### The data
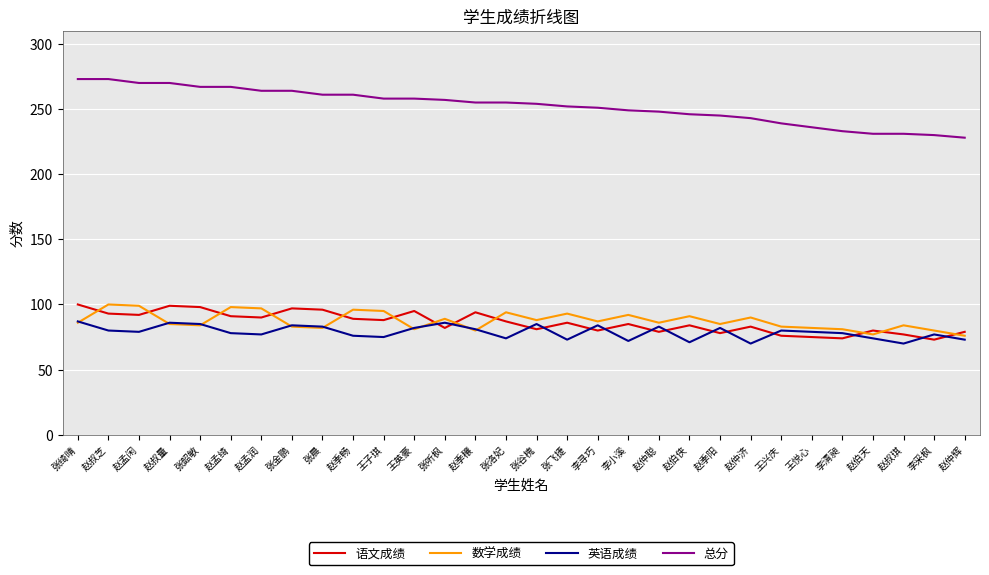

What is the maximum value for 语文成绩?

100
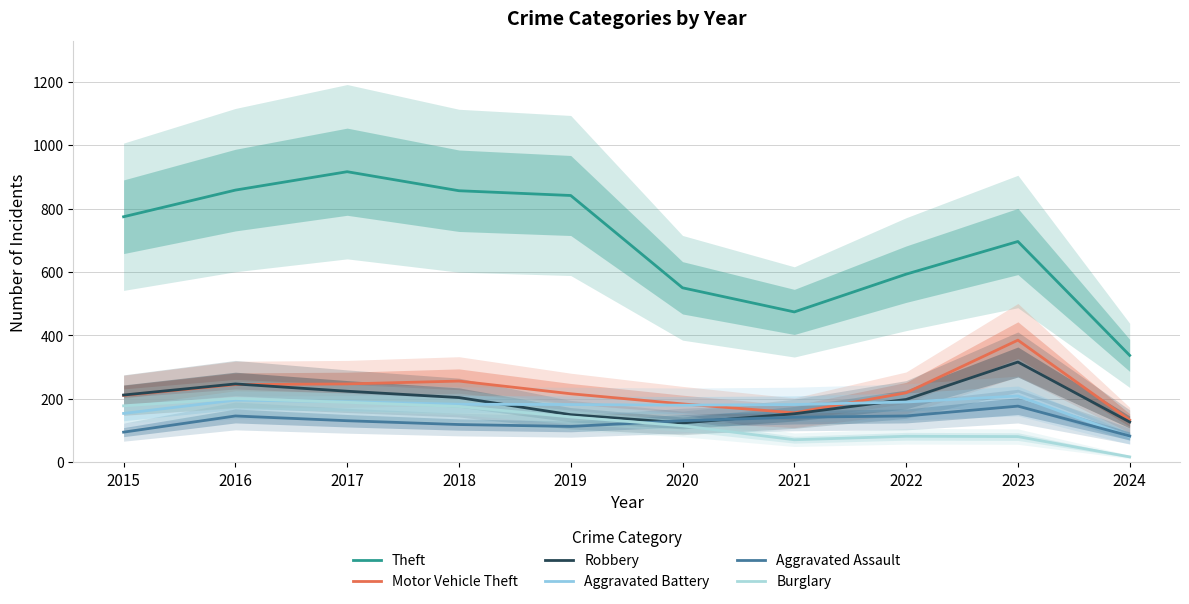

True or false: Aggravated Assault and Motor Vehicle Theft intersect in this chart.

False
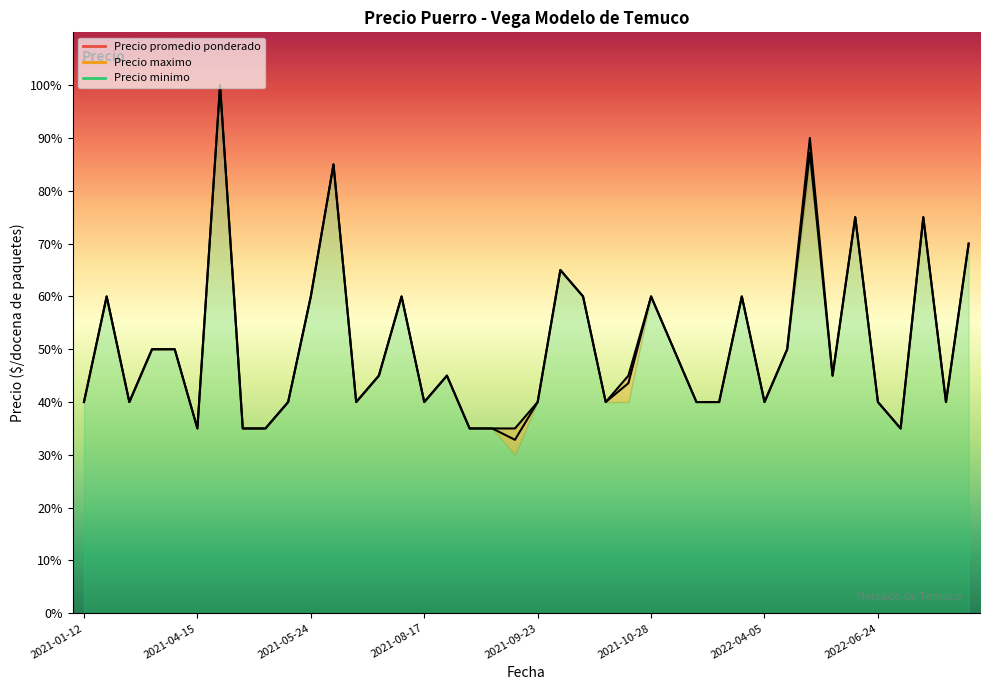

Rank the series at 2022-01-13 from highest to lowest value.

Precio promedio ponderado, Precio minimo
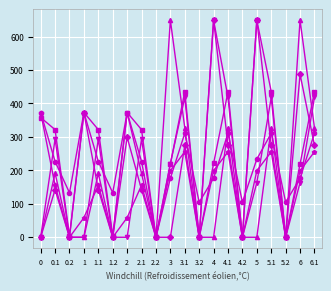

How many categories are shown in the chart?

20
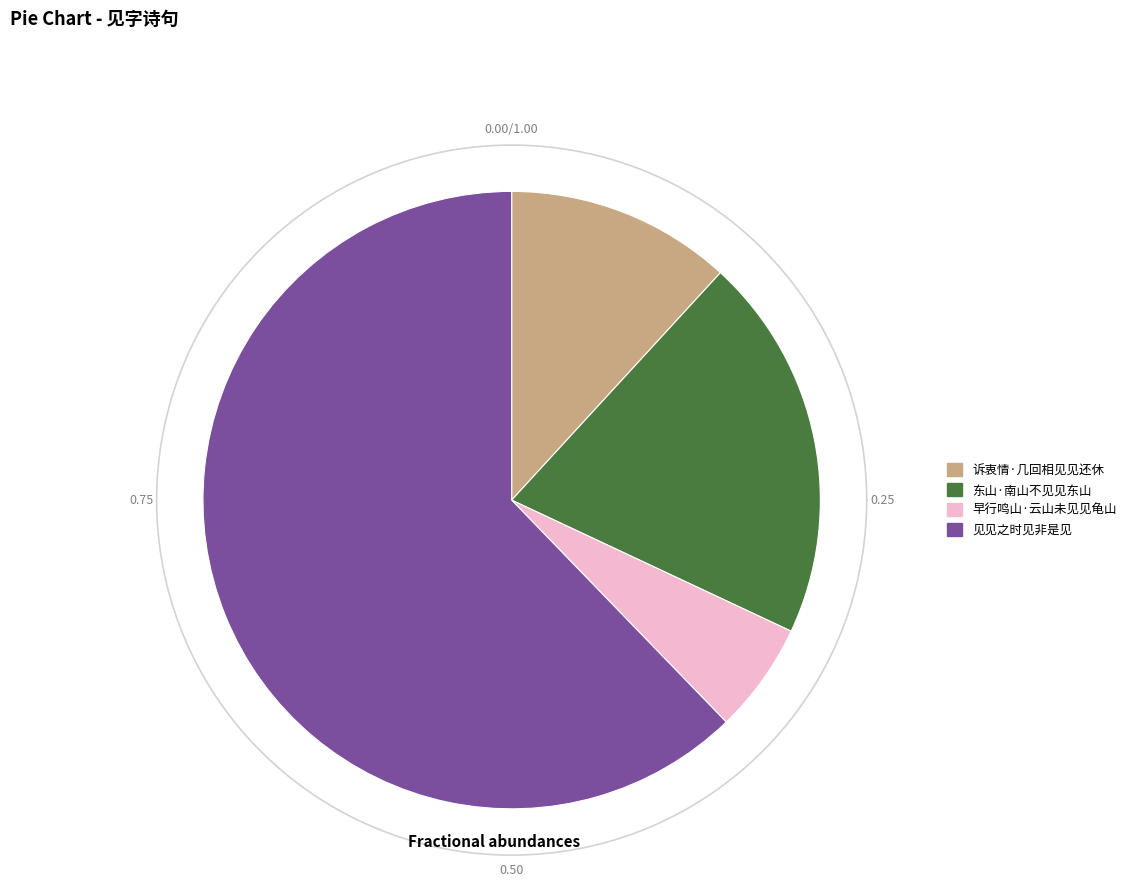

What is the total percentage of 东山·南山不见见东山 and 早行鸣山·云山未见见龟山?

25.9%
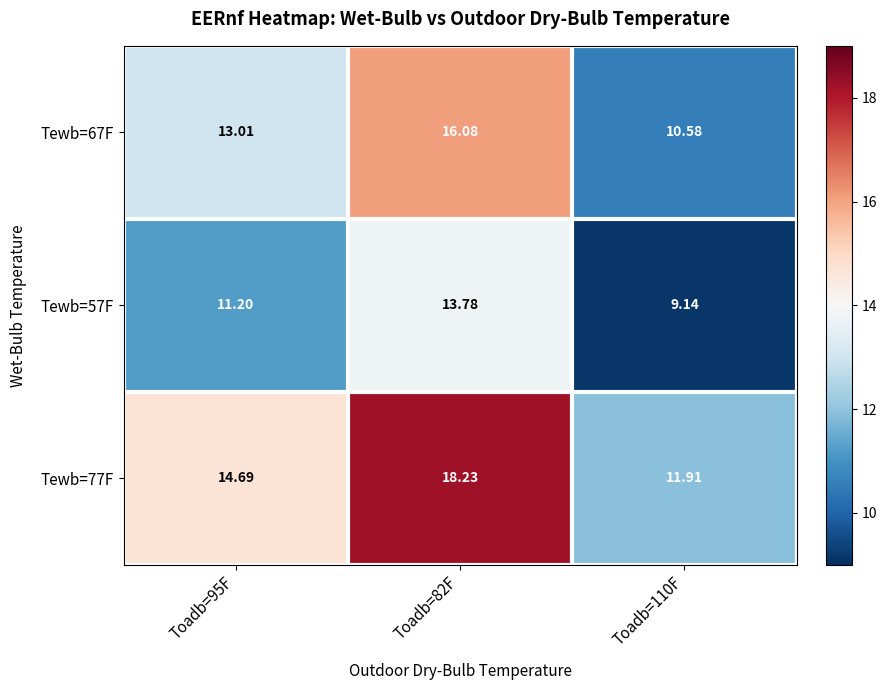

Rank the series at Toadb=110F from lowest to highest value.

Tewb=57F, Tewb=67F, Tewb=77F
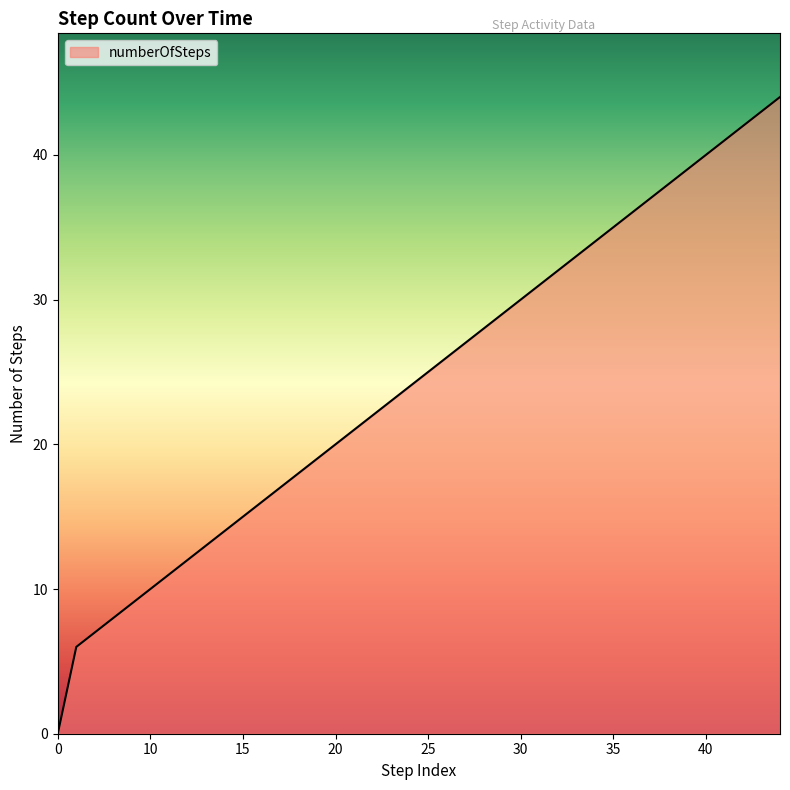

What is the maximum value shown in the chart?

44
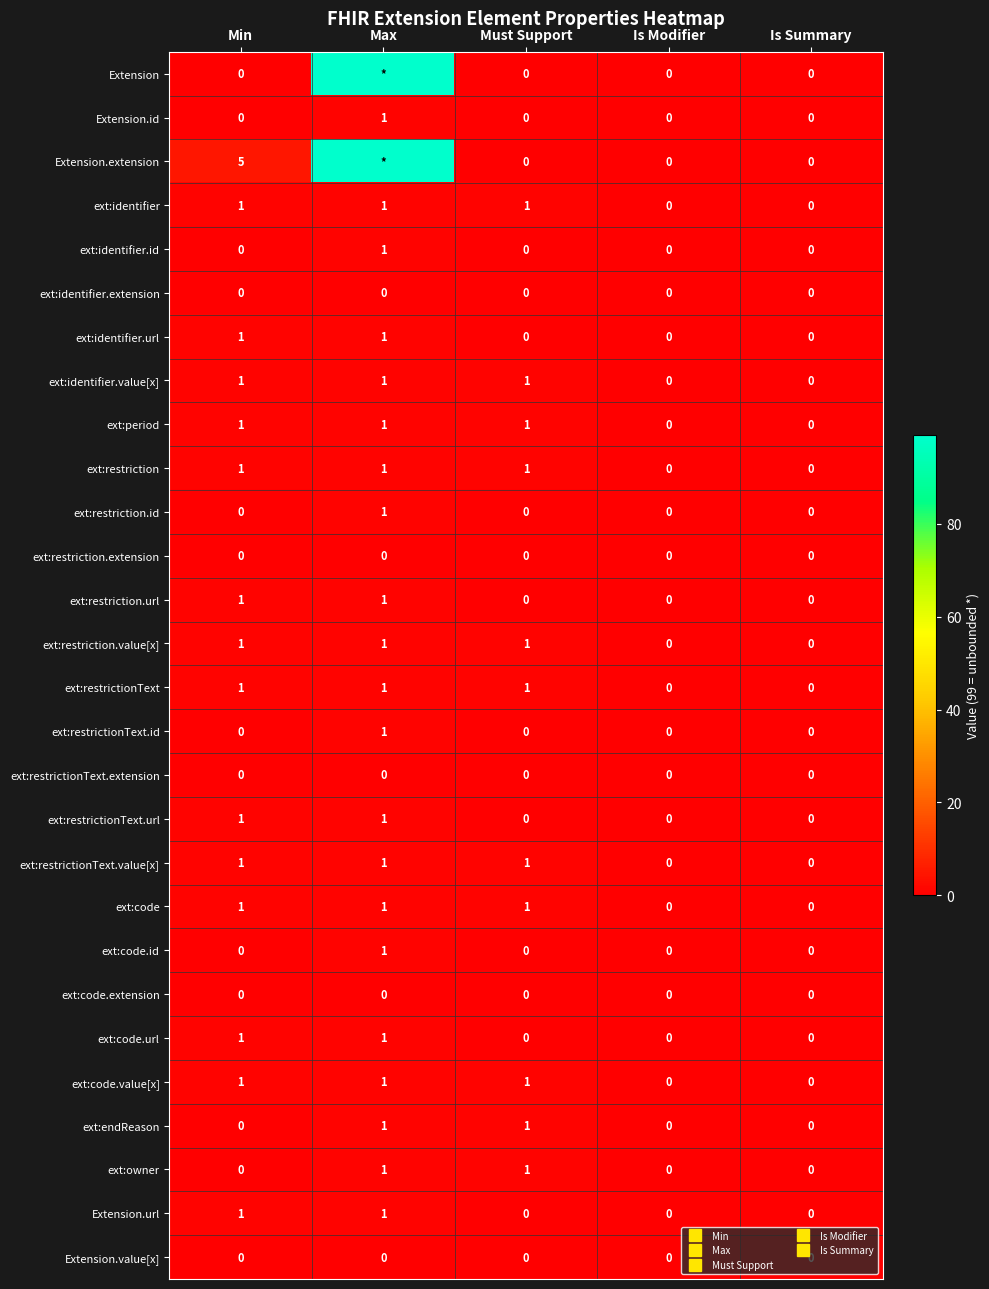

What is the total value across all series at Max?

219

### What to work on
Write out the data again, beginning with the line containing "Precio promedio ponderado, Precio minimo" and continuing through the line containing "Tewb=57F, Tewb=67F, Tewb=77F", with "categories" swapped for "groups" and everything else left unchanged. Omit the pictures.

### Your response
Precio promedio ponderado, Precio minimo

How many groups are shown in the chart?

20

What is the total percentage of 东山·南山不见见东山 and 早行鸣山·云山未见见龟山?

25.9%

Rank the series at Toadb=110F from lowest to highest value.

Tewb=57F, Tewb=67F, Tewb=77F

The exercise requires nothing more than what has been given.